Esto es sólo la introducción. La historia está toda en mi cabeza, pero no sé si la escribiré algún día.
¿Por qué está tan sola la luna?
Cuenta la leyenda que tuvo un amante con quien compartía hermosas noches. Se llamaba Quecuatsu y vivían en el mundo de los espíritus. Cada noche recorrían el cielo los dos juntos. Pero uno de los espíritus tuvo celos y quería a la luna para él sólo.

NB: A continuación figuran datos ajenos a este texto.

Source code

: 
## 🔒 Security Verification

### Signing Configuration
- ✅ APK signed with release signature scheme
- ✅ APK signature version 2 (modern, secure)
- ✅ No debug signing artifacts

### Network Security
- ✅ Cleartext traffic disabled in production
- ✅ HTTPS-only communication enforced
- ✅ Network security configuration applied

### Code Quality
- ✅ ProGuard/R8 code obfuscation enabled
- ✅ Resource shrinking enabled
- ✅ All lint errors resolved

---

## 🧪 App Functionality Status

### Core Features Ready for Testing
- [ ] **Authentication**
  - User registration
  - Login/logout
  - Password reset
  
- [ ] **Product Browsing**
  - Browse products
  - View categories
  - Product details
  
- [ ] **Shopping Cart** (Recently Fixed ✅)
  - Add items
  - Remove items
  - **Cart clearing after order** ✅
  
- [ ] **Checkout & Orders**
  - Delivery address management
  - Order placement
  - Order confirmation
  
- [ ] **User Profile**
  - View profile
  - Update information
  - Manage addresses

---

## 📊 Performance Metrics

Así que dijo a Quecuatsu que la luna había pedido flores; le dijo que bajara a nuestro mundo a cogerle rosas silvestres. Quecuatsu, para complacerla, lo hizo encantado; pero no sabía que al abandonar el mundo de los espíritus ya no podía volver. Desde entonces, cada noche mira hacia el cielo y ve allí la luna y aúlla su nombre, porque sabe que no podrá volver a tocarla nunca más.